_Start_ _Preface_ _Introduction_ _Philosophy_ _Objectivity_ _Hypermedia_ _Internet_ _Bourdieu_ _Capital_ _Lyotard_ _Performativity_ _Conclusions_ _Bibliography_

 

Introduction

A few years ago, during a typical, tired, end-of-the-conference plenary session the hundred or so people in the room suddenly sat up and peered around at each other in shocked recognition. Until that moment, we had been in a room of librarians, publishers, and faculty of various and sundry academic specialties. We had just discovered that, for some years we had all been encountering the same problems and seeking answers to the same basic questions about communication among scholars. In that moment we all experienced an instant of electricity; despite our varied disciplinary focuses we realized we were of the same tribe.

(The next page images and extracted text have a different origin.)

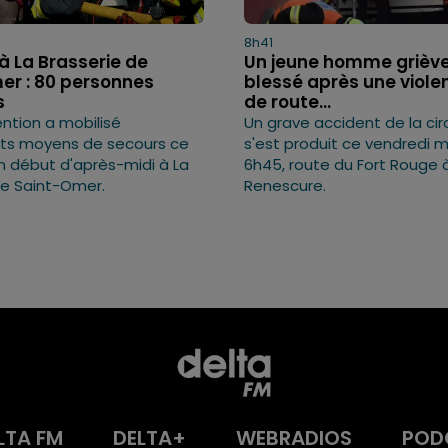
8h41
à La Brasserie de
Un jeune homme grièv
er : 80 personnes
blessé après une violen
s
de route...
ention a mobilisé
Un grave accident de la cir
nts moyens de secours ce
s'est produit ce vendredi m
n début d'après-midi à La
6h45, route du Fort Rouge 
de Saint-Omer.
Renescure.
LTA FM
DELTA+
WEBRADIOS
POD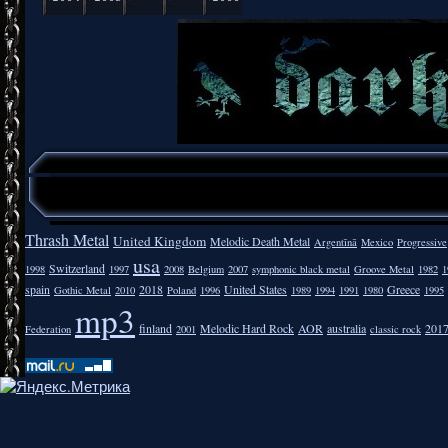
Thrash Metal
United Kingdom
Melodic Death Metal
Argentīnā
Mexico
Progressive
usa
Switzerland
1998
1997
2008
Belgium
2007
symphonic black metal
Groove Metal
1982
1
spain
2018
United States
Greece
Gothic Metal
2010
Poland
1996
1989
1994
1991
1980
1995
mp3
finland
Melodic Hard Rock
AOR
australia
201
Federation
2001
classic rock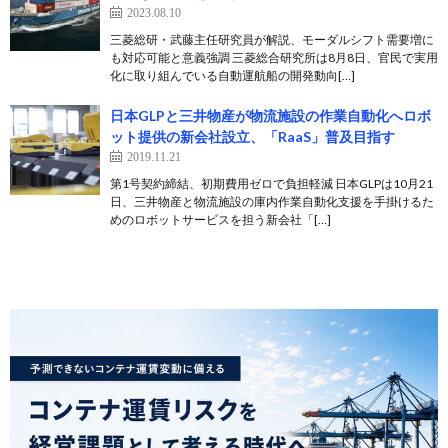
2023.08.10
三菱総研・武藤主任研究員が解説、モーダルシフト需要増に
も対応可能と意義強調 三菱総合研究所は8月8日、官民で実用
化に取り組んでいる自動運航船の開発動向[…]
日本GLPと三井物産が物流施設の作業自動化へロボ
ット提供の新会社設立、「RaaS」普及目指す
2019.11.21
第1号契約締結、初期費用ゼロで負担軽減 日本GLPは10月21
日、三井物産と物流施設の庫内作業自動化支援を手掛けるた
めのロボットサービスを担う新会社「[…]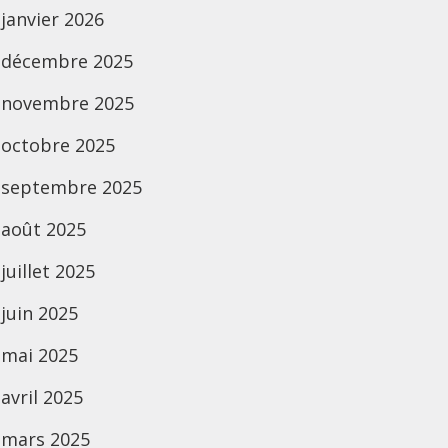
janvier 2026
décembre 2025
novembre 2025
octobre 2025
septembre 2025
août 2025
juillet 2025
juin 2025
mai 2025
avril 2025
mars 2025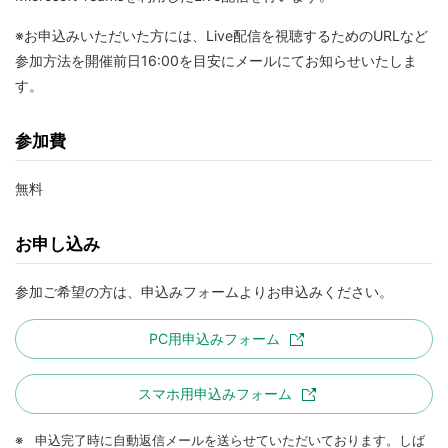
※お申込みいただいた方には、Live配信を視聴するためのURLなど
参加方法を開催前日16:00を目安にメールにてお知らせいたしま
す。
参加費
無料
お申し込み
参加ご希望の方は、申込みフォームよりお申込みください。
PC用申込みフォーム
スマホ用申込みフォーム
※
申込完了時に自動返信メールを送らせていただいております。しば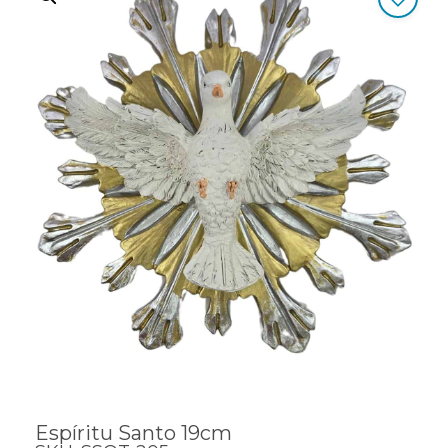
Espíritu Santo 19cm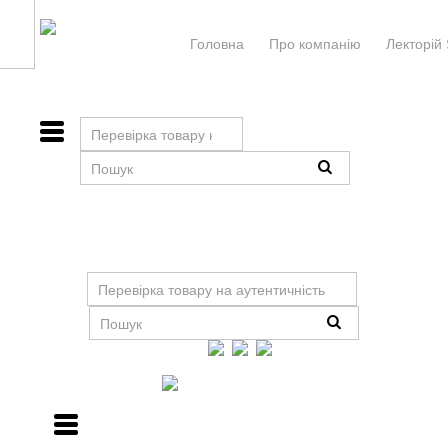
Головна
Про компанiю
Лекторій 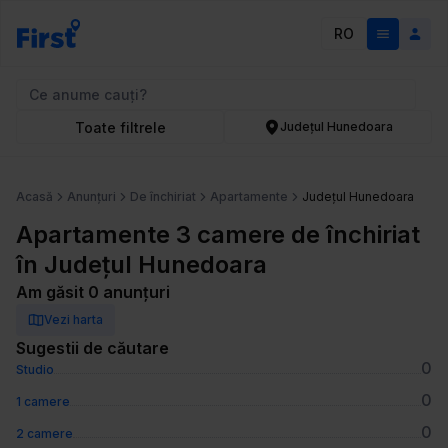
RO
Toate filtrele
Județul Hunedoara
Acasă
Anunțuri
De închiriat
Apartamente
Județul Hunedoara
Apartamente 3 camere de închiriat
în Județul Hunedoara
Am găsit 0 anunțuri
Vezi harta
Sugestii de căutare
0
Studio
0
1 camere
0
2 camere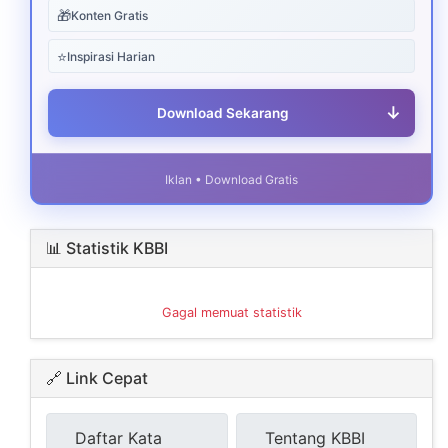
🎁
Konten Gratis
⭐
Inspirasi Harian
↓
Download Sekarang
Iklan • Download Gratis
📊 Statistik KBBI
Gagal memuat statistik
🔗 Link Cepat
Daftar Kata
Tentang KBBI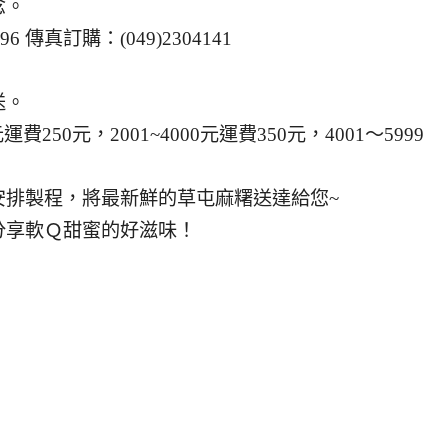
念。
996 傳真訂購：(049)2304141
送。
運費250元，2001~4000元運費350元，4001～5999
安排製程，將最新鮮的草屯麻糬送達給您~
分享軟Ｑ甜蜜的好滋味！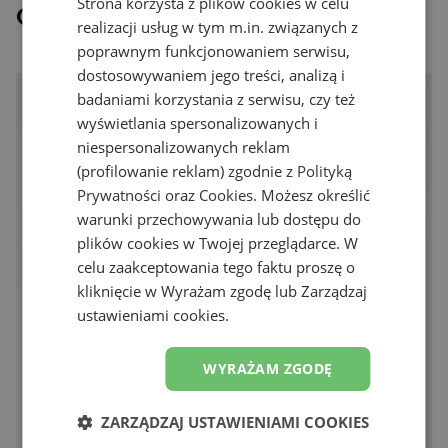
Strona korzysta z plików cookies w celu
Ostatnio oglądane
realizacji usług w tym m.in. związanych z
poprawnym funkcjonowaniem serwisu,
dostosowywaniem jego treści, analizą i
badaniami korzystania z serwisu, czy też
wyświetlania spersonalizowanych i
niespersonalizowanych reklam
(profilowanie reklam) zgodnie z
Polityką
Prywatności
oraz
Cookies
. Możesz określić
warunki przechowywania lub dostępu do
plików cookies w Twojej przeglądarce. W
celu zaakceptowania tego faktu proszę o
kliknięcie w Wyrażam zgodę lub Zarządzaj
ustawieniami cookies.
WYRAŻAM ZGODĘ
ZARZĄDZAJ USTAWIENIAMI COOKIES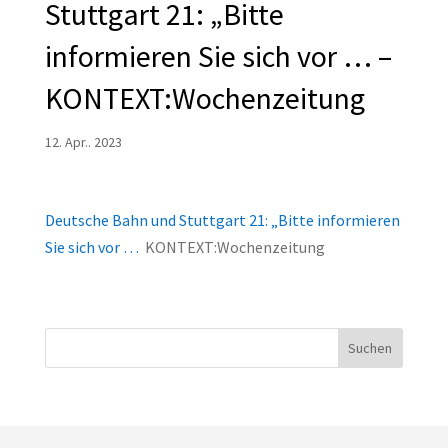
Stuttgart 21: „Bitte
informieren Sie sich vor … –
KONTEXT:Wochenzeitung
12. Apr.. 2023
Deutsche Bahn und Stuttgart 21: „Bitte informieren
Sie sich vor …
KONTEXT:Wochenzeitung
Suchen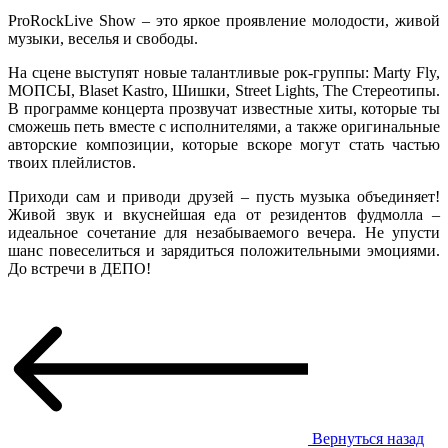
ProRockLive Show – это яркое проявление молодости, живой
музыки, веселья и свободы.
На сцене выступят новые талантливые рок-группы: Marty Fly,
МОПСЫ, Blaset Kastro, Шишки, Street Lights, The Стереотипы.
В программе концерта прозвучат известные хиты, которые ты
сможешь петь вместе с исполнителями, а также оригинальные
авторские композиции, которые вскоре могут стать частью
твоих плейлистов.
Приходи сам и приводи друзей – пусть музыка объединяет!
Живой звук и вкуснейшая еда от резидентов фудмолла –
идеальное сочетание для незабываемого вечера. Не упусти
шанс повеселиться и зарядиться положительными эмоциями.
До встречи в ДЕПО!
Вернуться назад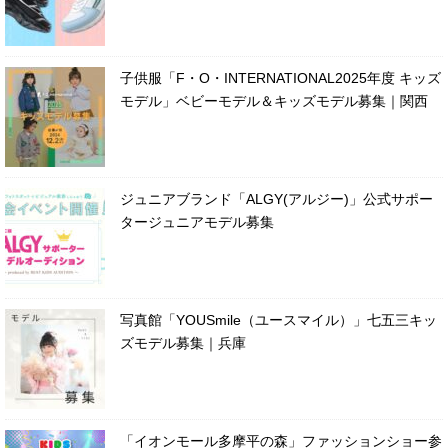
子供服「F・O・INTERNATIONAL2025年度 キッズ
モデル」ベビーモデル＆キッズモデル募集｜関西
ジュニアブランド「ALGY(アルジー)」公式サポー
タージュニアモデル募集
写真館「YOUSmile（ユースマイル）」七五三キッ
ズモデル募集｜兵庫
「イオンモール多摩平の森」ファッションショー参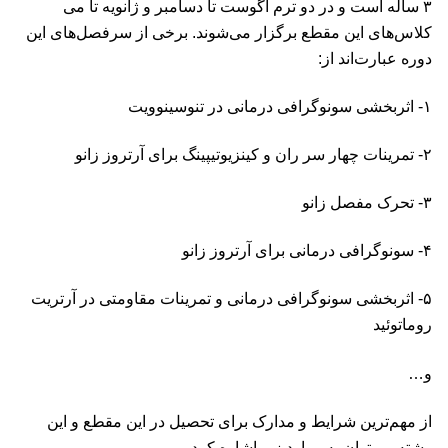
۳ ساله است و در دو ترم آگوست تا دسامبر و ژانویه تا می
کلا‌س‌های این مقطع برگزار می‌شوند. برخی از سرفصل‌های این
دوره عبارت‌اند از:‌
۱- اثربخشی سونوگرافی درمانی در تنوسینوویت
۲- تمرینات چهار سر ران و کینزیوتیپینگ برای آرتروز زانو
۳- تحرک مفصل زانو
۴- سونوگرافی درمانی برای آرتروز زانو
۵- اثربخشی سونوگرافی درمانی و تمرینات مقاومتی در آرتریت
روماتوئید
و…
از مهم‌ترین شرایط و مدارک برای تحصیل در این مقطع و این
رشته می‌توان به موارد زیر اشاره کرد.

The conference was the 1991 Faxon Institute for Advanced Studies in Scholarly and Scientific Communication. Represented at the conference were people from fields as diverse asclassics, computer science, and journalism. We had each been attracted to separate elements of the topics covered in the conference: new electronic publishing trends for academic works, new opportunities in online journals, new instructional technologies.

What we all suddenly acknowledged during the plenary group discussion was a realization that we had come to the conference like the fabled blind men to the elephant, focusing on different aspects of something that was actually a much larger whole. We were all encountering dramatic problems and new opportunities in a broad area that was being called scholarly communication. We all had different approaches and insights into this new area. Especially interesting were the approaches that centered on this new fangled thing called The Internet. Our insights into the beast were fascinating to each other. But unlike the elephant of the blind men, our beast was not calmly submitting itself for our study. It was rampaging through our villages, terrifying us with daily stresses, and generally rocking our world.